In terms of ARET, I think it's important to say that the primary risk management approach for CEPA toxic substances was never to rely on ARET. Although ARET was an important measure, it was never the measure that was used to address a CEPA toxic substance. Indeed, CEPA 1999 made an important change in that it requires, by law, a regulation, or “instrument”, for each substance added to schedule 1. So we could not rely just on ARET, or an equivalent voluntary challenge, for a substance added to schedule 1, and have not done so.
The reporting mechanisms now extend beyond NPRI and include a number of air reporting mechanisms. Most CEPA regulations require reporting. The challenge that we have, and it's something we could do a better job on, is aggregating NPRI and similar air reporting and individual regulatory reporting to provide information to the public in a useful way.
I do want to emphasize that in 1995 there were about 1,800 facilities and 176 substances on the NPRI. A couple of years ago, in 2004, there were almost 9,000 facilities reporting on about 325 substances. So NPRI is expanding considerably, and continues to provide us with a better and better picture--not a perfect picture; it's important to understand that it's not a static tool.

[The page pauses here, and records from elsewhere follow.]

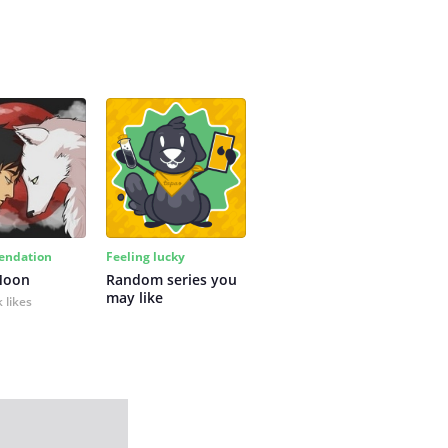
ndation
Feeling lucky
Moon
Random series you 
may like
 likes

The policy movement on voluntary measures, which Mr. Reed spoke about, is now documented in the form of a policy framework for environmental performance agreements. This is a formal policy that documents the circumstances in which the department will use non-regulatory performance agreements and specific requirements. Many of those requirements flow from the recommendations made by the commissioner and include such things as credible public reporting and some form of verification as a recognition that some of the voluntary measures that emerged in the 1990s were inadequate in being able to provide the information that the public and the government needed in order to determine efficacy.
In terms of ambient information, I think that is where we're weak. As Dr. Clarkson emphasized, that's not the only piece of information that is needed, but it is a critical piece of information. If releases are up or down, that's important to know, but really what we want to know is whether the environment and human health are better. You have to be able to make that connection.

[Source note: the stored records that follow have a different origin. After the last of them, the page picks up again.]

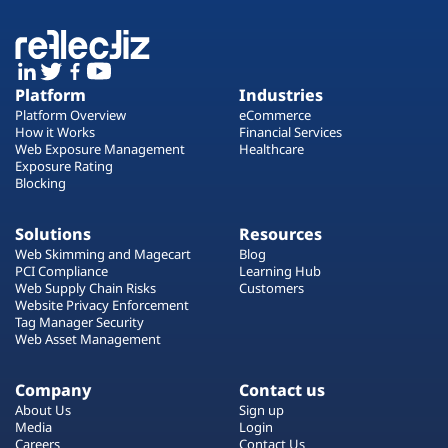
Platform
Industries
Platform Overview
eCommerce
How it Works
Financial Services
Web Exposure Management
Healthcare
Exposure Rating
Blocking
Solutions
Resources
Web Skimming and Magecart
Blog
PCI Compliance
Learning Hub
Web Supply Chain Risks
Customers
Website Privacy Enforcement
Tag Manager Security
Web Asset Management
Company
Contact us
About Us
Sign up
Media
Login
Careers
Contact Us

Finally, in terms of the new substances regime and who does the work, and how credible that work is, the information is generated primarily by industry, but it has to be generated and provided in a form and following procedures that are prescribed in law by the government. Those procedures essentially require following standardized assessment protocols that have been developed throughout the OECD. It's not an unusual scientific thing to say that you must follow this procedure and document it in this way so that another scientist can review it and trust your data. That's the way the scientific world works, and that's essentially the way the new substances notification regime works.